## TAREFA
Transcreva sem alterações as linhas de todas as entradas abaixo e deixe as imagens de fora.

## LINHAS DO CONJUNTO
________________________________________

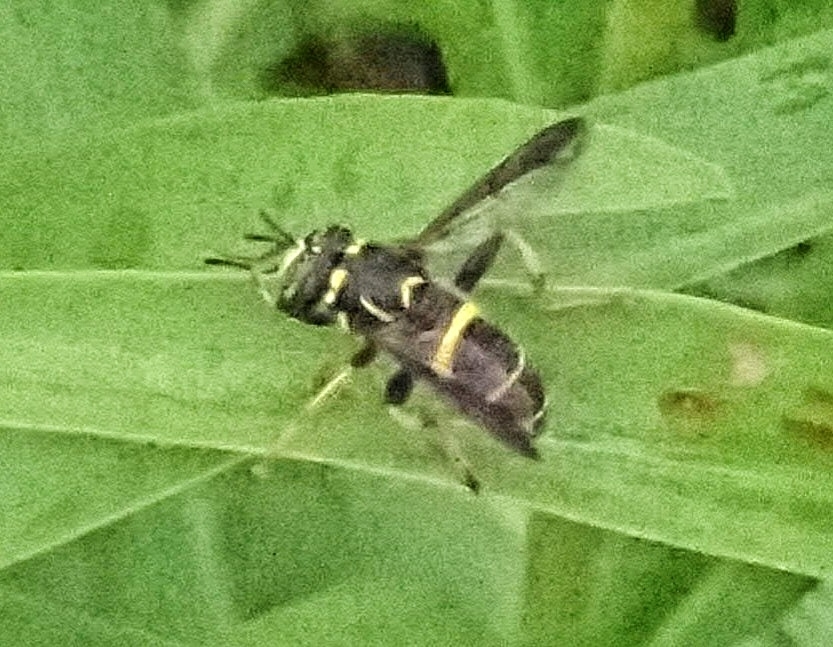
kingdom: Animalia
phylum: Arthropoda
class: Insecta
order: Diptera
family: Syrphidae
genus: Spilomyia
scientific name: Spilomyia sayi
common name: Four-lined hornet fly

________________________________________

## RESULTADO DA TAREFA
kingdom: Animalia
phylum: Arthropoda
class: Insecta
order: Diptera
family: Syrphidae
genus: Spilomyia
scientific name: Spilomyia sayi
common name: Four-lined hornet fly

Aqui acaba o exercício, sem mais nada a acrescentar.